# Хруст в позвоночнике



## alenkam4 (17 Июн 2014)

Здравствуйте.Мне 20 лет.Меня беспокоит хруст в позвоночнике на протяжении полугода. Больше всего в шейном отделе. По началу было вообще ощущение что позвонки соскакивают друг с друга,как бы преодолевая препятствия. сейчас в разы лучше,стараюсь по возможности разминать шею в течении дня.я студент,не очень подвижный образ жизни веду. до возникновения хруста год работала на сидячей нервной работе+были проблемы желудочно- кишечного характера(судя по всему из за нервов).Хруст пришел вместе с неврозом ,бессонницей.
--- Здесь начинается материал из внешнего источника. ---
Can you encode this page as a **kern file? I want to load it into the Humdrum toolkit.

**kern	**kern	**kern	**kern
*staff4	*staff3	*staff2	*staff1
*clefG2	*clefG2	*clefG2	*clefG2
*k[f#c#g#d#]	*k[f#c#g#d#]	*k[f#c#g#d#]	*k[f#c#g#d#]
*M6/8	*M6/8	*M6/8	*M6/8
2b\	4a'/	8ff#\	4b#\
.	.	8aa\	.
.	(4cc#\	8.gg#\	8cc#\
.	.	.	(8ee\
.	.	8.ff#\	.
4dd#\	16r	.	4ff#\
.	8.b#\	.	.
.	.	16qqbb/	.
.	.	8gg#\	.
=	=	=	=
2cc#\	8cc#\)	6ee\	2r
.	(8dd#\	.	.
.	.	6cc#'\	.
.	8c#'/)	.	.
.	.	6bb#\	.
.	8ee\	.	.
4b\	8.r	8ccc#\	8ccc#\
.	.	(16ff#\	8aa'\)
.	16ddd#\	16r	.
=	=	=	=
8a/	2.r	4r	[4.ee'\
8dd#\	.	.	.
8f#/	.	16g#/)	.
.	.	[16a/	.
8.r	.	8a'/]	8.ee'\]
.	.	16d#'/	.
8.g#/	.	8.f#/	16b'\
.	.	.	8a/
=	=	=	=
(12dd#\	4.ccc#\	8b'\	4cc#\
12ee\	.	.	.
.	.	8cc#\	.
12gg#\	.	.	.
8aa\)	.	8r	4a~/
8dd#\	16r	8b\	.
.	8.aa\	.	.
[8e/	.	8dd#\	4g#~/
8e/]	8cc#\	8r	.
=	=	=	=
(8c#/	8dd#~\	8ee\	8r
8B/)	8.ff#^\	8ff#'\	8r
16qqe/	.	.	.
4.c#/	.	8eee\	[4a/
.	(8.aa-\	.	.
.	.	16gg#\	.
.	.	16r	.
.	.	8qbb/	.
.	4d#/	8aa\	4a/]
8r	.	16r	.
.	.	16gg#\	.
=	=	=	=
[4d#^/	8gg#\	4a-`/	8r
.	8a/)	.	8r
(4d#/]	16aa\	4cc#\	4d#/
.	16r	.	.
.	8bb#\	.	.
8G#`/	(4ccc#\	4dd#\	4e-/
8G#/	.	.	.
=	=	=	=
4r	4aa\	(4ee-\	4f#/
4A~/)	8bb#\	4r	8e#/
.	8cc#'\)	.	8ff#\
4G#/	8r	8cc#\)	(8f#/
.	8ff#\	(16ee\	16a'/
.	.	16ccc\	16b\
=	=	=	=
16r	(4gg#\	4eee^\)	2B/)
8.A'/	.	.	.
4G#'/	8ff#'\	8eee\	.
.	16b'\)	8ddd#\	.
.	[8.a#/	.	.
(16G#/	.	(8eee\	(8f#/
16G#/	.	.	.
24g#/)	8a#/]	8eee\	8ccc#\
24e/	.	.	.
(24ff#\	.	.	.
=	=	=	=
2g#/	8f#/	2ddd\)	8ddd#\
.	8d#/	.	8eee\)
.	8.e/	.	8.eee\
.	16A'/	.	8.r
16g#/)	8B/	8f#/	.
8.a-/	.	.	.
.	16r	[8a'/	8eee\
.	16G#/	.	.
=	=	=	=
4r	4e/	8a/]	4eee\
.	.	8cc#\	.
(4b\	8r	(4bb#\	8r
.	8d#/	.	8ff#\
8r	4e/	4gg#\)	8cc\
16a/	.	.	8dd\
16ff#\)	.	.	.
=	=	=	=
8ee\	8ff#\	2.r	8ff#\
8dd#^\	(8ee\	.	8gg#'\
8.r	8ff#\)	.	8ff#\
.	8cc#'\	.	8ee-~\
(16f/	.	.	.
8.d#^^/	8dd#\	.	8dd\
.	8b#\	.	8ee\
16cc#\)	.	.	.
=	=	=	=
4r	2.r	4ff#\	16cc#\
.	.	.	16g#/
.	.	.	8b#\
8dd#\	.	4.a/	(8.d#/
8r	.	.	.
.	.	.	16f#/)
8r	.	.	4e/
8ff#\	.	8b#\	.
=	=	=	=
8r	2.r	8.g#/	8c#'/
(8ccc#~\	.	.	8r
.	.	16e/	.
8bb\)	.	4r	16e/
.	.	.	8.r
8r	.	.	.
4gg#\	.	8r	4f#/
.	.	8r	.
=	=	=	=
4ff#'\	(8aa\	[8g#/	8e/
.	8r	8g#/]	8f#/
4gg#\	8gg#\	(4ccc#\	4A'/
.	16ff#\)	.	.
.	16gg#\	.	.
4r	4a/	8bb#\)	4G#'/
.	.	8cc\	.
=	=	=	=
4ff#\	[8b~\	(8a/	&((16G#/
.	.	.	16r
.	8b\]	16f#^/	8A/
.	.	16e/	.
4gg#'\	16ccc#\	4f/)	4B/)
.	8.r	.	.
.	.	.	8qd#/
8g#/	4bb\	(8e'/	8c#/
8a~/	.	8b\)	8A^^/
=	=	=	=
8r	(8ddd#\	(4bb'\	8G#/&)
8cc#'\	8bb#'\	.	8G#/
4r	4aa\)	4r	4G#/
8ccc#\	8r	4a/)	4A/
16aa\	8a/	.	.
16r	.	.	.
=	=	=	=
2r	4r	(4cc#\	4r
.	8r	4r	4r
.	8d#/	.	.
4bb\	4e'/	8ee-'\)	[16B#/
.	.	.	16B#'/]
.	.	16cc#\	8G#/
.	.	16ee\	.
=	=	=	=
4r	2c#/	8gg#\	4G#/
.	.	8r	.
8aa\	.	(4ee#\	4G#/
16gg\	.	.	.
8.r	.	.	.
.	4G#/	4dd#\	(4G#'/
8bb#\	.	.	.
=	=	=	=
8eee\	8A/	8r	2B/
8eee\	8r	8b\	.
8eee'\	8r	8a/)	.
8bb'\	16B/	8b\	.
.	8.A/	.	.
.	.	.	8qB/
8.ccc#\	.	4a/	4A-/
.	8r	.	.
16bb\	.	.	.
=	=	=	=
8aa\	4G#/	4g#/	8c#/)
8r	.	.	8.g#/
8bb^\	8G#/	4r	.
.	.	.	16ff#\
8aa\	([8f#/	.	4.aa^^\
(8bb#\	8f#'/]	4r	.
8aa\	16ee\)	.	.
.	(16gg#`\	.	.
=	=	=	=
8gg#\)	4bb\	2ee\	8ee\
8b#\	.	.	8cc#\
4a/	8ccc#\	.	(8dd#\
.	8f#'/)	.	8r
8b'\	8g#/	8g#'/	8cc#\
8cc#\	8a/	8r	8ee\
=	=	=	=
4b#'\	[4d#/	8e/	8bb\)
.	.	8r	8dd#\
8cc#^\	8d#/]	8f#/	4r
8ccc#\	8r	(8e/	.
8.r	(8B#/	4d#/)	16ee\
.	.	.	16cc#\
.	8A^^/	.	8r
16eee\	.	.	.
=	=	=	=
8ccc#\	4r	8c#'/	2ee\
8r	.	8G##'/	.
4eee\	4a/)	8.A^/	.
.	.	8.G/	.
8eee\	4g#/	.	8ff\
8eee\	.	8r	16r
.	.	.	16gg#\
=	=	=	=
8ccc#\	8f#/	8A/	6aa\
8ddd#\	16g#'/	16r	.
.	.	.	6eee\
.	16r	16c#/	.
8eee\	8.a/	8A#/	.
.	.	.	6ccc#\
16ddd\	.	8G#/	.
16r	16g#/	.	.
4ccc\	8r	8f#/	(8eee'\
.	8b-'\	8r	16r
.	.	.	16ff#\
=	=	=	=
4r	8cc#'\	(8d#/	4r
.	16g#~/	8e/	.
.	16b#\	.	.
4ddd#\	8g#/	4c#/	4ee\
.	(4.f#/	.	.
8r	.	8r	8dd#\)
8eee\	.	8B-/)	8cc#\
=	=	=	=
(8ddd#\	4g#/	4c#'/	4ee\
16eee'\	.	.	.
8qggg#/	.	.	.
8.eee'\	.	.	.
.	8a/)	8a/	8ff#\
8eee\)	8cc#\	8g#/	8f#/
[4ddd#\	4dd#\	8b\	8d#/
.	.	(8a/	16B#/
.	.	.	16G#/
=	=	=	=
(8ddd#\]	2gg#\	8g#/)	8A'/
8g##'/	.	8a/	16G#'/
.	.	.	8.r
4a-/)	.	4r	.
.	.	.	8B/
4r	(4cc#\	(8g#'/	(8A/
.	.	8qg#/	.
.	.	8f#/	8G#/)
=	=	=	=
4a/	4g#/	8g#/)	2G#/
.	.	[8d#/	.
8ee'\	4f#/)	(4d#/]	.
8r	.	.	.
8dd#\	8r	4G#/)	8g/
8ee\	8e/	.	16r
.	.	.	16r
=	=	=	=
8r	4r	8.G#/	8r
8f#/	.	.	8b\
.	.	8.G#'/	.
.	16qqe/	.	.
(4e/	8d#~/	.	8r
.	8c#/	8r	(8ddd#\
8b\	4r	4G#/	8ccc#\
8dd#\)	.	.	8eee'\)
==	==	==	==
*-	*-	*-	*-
Боли как таковой нет. Только если перенервничаю начинается головная боль и напряжение в шее. Имеется лишний вес. У невролога проходила уздг шеи и головы(на всякий случай), там все хорошо. Вопрос такой. Есть ли смысл обследоваться, дабы предотвратить неприятные явления в будущем, такие как остеохондроз? Или можно обойтись нормализаций образа жизни,психоэмоционального состояния, питания, добавлением оптимальных физ. нагрузок? Хруст всегда одинаковый, то есть-определенные движения-определенный хруст, после разминки чуть меньше хрустит. Еще за это время побывала у врача-остеопата, которая предположила что такое явление возможное последствие ношения брекетов. Можно ли верить такому выводу? И может ли быть этот хруст просто последствием невроза?


----------



## La murr (17 Июн 2014)

*alenkam4*, здравствуйте!
Целесообразно разместить имеющиеся снимки и результаты обследования в своей теме, непосредственно на форуме.
О том, как это сделать, смотрите здесь - https://www.medhouse.ru/threads/20420/
Можно создать альбомы с фото, дав ссылку на них в своей теме - это упростит процесс просмотра изображений врачами форума.
Как создать альбом - https://www.medhouse.ru/threads/20427/

Врачи обязательно ответят Вам при первой возможности.


----------



## doc (17 Июн 2014)

Здравствуйте! Вы уже сами в принципе ответили на свои вопросы:



alenkam4 написал(а):


> до возникновения хруста год работала на сидячей нервной работе


Вот Вам и причина.



alenkam4 написал(а):


> Есть ли смысл обследоваться, дабы предотвратить неприятные явления в будущем, такие как остеохондроз? Или можно обойтись нормализаций образа жизни,психоэмоционального состояния, питания, добавлением оптимальных физ. нагрузок?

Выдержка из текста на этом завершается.